Description
Images inside articles are one of the most important things in catching the user attention and in creating a particular mood that will influence them. Articles about North Korean defectors often use pictures of people, often civilians, but in a large amount of occasions pictures portrait soldiers and war scenes.
Still, we can see how present is the parasite article with detailed pictures about the event. This is particularly true for english speaking media, but is slightly different for China. Chinese articles offered us a different visual impact. They depict people as well, but often in a more cheerful and light way. On the other hand they use way more graphic representations such as maps, graphs and written texts. Kim Jong Un, also, has a really big space, especially in english written news.
Protocol
We randomly selected a sample of 200 articles, 100 Chinese and 100 written in english. After picking articles from the most represented categories (see Question 6), we decided to try a randomization to see if the result would match with the one in Question 6. Using Fatkun Batch we retrieved all the images inside the article pages. We cleaned the images folder, deleting all the spam images and non pertinent results (Fatkun do not retrieve results in an intelligent way, but download every picture inside the pages including spam).
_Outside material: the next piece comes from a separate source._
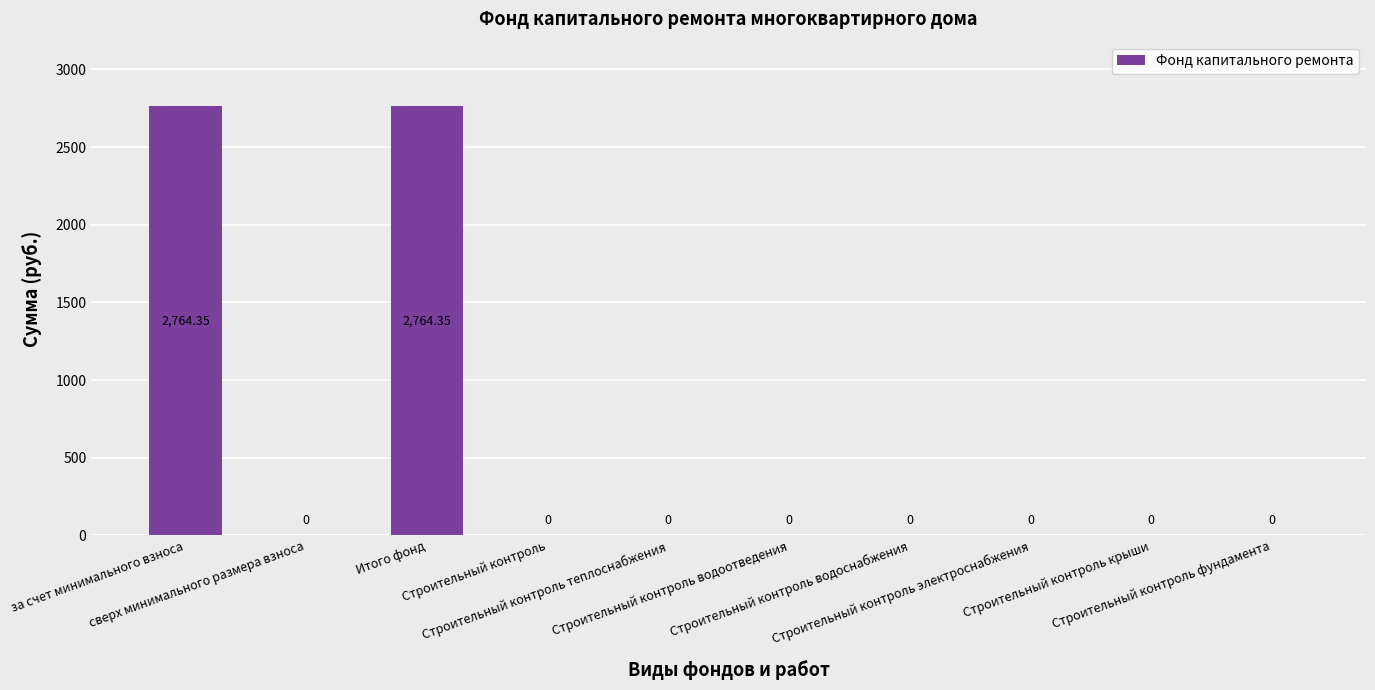

Count the number of categories in the chart.

10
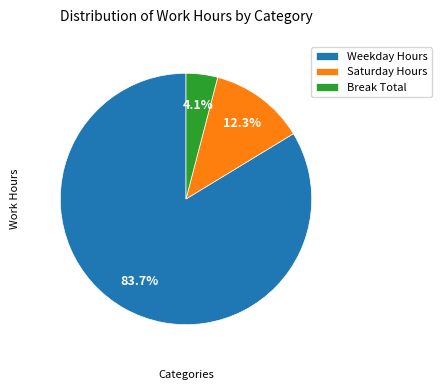

What is the majority slice?

Weekday Hours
We create structured folders of pictures, then we used Imagga python script to automatically tag every pictures. The result was a Json file with informations about image color and content.
We adjusted the AI tagging bias in Excel, creating a dataset with all the informations about single pictures. As we had too many different categories, we created meaningful categories based on image contents framing all our pictures inside our hand-coded categories. This allowed us to have a more superficial and universal categorization in order to visualize pictures and color pattern.
Data
Timestamp: 11/2016 - 11/2017
Data source: Google News, Baidu News
Download data (4MB)
We have one single dataset with informations about pictures. All the pictures are stored inside one folder, after being renamed.